### WHAT YOU HAVE TO DO
Going down the listing below, print exactly each line from the one with "remote control: none [688,340,735,366]" up to and including the one with "jar: present [487,588,583,718]", and skip the rest.
[[ RECORDS PROVIDED, beginning ]]
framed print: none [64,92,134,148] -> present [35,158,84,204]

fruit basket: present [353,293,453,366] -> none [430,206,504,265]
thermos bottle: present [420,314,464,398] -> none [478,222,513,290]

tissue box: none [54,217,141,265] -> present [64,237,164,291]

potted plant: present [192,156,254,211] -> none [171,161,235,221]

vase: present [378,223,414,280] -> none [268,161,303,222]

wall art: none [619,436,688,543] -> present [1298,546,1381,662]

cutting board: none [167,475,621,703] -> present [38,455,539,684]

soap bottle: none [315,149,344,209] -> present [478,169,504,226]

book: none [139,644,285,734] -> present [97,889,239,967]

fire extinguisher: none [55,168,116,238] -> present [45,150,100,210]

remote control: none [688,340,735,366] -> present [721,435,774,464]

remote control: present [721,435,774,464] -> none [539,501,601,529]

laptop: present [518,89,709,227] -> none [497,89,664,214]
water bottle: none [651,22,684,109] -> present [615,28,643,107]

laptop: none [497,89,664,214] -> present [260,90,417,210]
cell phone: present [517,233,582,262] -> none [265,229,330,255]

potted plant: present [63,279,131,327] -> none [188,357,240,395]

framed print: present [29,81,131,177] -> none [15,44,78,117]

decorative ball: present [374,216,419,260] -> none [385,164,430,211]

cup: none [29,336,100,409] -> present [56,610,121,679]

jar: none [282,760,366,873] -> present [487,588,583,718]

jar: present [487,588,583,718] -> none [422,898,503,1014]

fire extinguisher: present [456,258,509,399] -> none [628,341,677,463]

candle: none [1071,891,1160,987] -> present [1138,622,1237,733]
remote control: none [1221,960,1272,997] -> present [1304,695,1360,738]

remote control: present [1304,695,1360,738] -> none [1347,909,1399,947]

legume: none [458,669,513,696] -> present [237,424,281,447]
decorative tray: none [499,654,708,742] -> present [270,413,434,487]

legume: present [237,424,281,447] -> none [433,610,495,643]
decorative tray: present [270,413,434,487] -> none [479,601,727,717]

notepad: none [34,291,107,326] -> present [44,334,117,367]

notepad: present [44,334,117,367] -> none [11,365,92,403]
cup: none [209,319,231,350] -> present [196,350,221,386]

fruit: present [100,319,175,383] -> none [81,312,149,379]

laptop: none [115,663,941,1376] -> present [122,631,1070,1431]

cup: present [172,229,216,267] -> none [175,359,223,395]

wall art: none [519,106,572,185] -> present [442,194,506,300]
[[ RECORDS PROVIDED, end ]]
### RESPONSE BELOW
remote control: none [688,340,735,366] -> present [721,435,774,464]

remote control: present [721,435,774,464] -> none [539,501,601,529]

laptop: present [518,89,709,227] -> none [497,89,664,214]
water bottle: none [651,22,684,109] -> present [615,28,643,107]

laptop: none [497,89,664,214] -> present [260,90,417,210]
cell phone: present [517,233,582,262] -> none [265,229,330,255]

potted plant: present [63,279,131,327] -> none [188,357,240,395]

framed print: present [29,81,131,177] -> none [15,44,78,117]

decorative ball: present [374,216,419,260] -> none [385,164,430,211]

cup: none [29,336,100,409] -> present [56,610,121,679]

jar: none [282,760,366,873] -> present [487,588,583,718]

jar: present [487,588,583,718] -> none [422,898,503,1014]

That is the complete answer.